> **Source extract**
At the sentencing of Nidal Hasan last week for the Fort Hood shootings, Shoua Her tried to convey how the murder of her husband, Pfc. Kham Xiong, unraveled her family’s life.
“Vacations are now just dreams that I once had,” she said. “My kids will not know their father but through stories and others memories of him.
“I miss him a lot. I miss his soft gentle hands, how he held me, he made me feel safe and secure. Now the other side of the bed’s empty and cold. I feel dead but yet alive. He was my other half. He was my best friend.”
It has been an emotional week for Her, of North St. Paul. Hasan’s death sentence should have been seen as the justice she has wanted ever since Hasan murdered her husband on Nov. 5, 2009. But in a way, a larger fight remains.
The Department of Defense has called Hasan’s rampage, which killed 13 and wounded 32, an act of “workplace violence” rather than a terrorist attack, depriving the victims’ families of many benefits given to those killed in combat.
Her is now part of a lawsuit against the government to try to receive some of those benefits, and on Thursday several Texas lawmakers said they would introduce legislation to treat people like Xiong and Her the same as victims of Sept. 11.
“[The sentencing] was a little bit of closure,” said Her, who returned to Minnesota on Tuesday. “It’s a relief to see that he will be punished.”
“A part of me can move on now,” Her said, “but another part of me has to deal with the rest of it.”

> **Records shown**
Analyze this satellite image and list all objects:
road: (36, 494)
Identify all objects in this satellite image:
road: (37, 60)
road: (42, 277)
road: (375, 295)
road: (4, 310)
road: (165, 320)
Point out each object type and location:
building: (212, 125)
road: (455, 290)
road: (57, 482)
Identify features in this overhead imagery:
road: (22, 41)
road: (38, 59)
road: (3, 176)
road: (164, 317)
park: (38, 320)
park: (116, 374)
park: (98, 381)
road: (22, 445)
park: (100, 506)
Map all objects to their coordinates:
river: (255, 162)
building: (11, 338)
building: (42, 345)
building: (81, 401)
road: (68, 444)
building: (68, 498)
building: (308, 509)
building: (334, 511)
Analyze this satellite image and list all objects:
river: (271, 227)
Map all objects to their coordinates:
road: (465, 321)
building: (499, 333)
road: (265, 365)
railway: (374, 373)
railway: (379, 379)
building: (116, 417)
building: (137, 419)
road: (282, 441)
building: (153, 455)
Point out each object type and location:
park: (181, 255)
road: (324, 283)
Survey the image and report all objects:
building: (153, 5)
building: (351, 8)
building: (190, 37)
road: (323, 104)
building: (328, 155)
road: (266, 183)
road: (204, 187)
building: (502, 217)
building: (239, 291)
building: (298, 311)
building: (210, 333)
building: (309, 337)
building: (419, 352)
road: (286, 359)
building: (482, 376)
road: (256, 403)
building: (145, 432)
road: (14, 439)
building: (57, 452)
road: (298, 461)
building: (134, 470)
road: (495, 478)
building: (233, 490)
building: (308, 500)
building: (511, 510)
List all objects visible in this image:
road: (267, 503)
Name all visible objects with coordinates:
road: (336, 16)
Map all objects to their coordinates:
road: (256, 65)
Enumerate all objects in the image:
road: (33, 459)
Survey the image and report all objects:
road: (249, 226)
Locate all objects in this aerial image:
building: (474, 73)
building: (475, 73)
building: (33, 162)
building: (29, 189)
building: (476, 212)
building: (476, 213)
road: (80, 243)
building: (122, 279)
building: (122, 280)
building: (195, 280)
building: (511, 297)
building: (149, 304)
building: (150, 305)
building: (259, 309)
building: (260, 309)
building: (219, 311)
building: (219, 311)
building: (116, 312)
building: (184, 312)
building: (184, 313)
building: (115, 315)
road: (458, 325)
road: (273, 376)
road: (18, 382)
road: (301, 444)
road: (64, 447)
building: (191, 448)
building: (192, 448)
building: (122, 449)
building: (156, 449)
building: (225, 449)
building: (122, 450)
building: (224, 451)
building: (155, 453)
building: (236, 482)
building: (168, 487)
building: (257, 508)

> **Challenges**
1: Answer these questions from the Fort Hood article:
(a) On what date did Hasan murder Kham Xiong?
(b) How many people did Hasan's rampage kill, and how many did it wound?
(c) On what day did Her return to Minnesota?
2: Please repeat everything in the Fort Hood article from "It has been" down to "killed in combat.".

> **Solutions to the problems**
1:
(a) Nov. 5, 2009
(b) It killed 13 and wounded 32.
(c) Tuesday

2:
It has been an emotional week for Her, of North St. Paul. Hasan’s death sentence should have been seen as the justice she has wanted ever since Hasan murdered her husband on Nov. 5, 2009. But in a way, a larger fight remains.
The Department of Defense has called Hasan’s rampage, which killed 13 and wounded 32, an act of “workplace violence” rather than a terrorist attack, depriving the victims’ families of many benefits given to those killed in combat.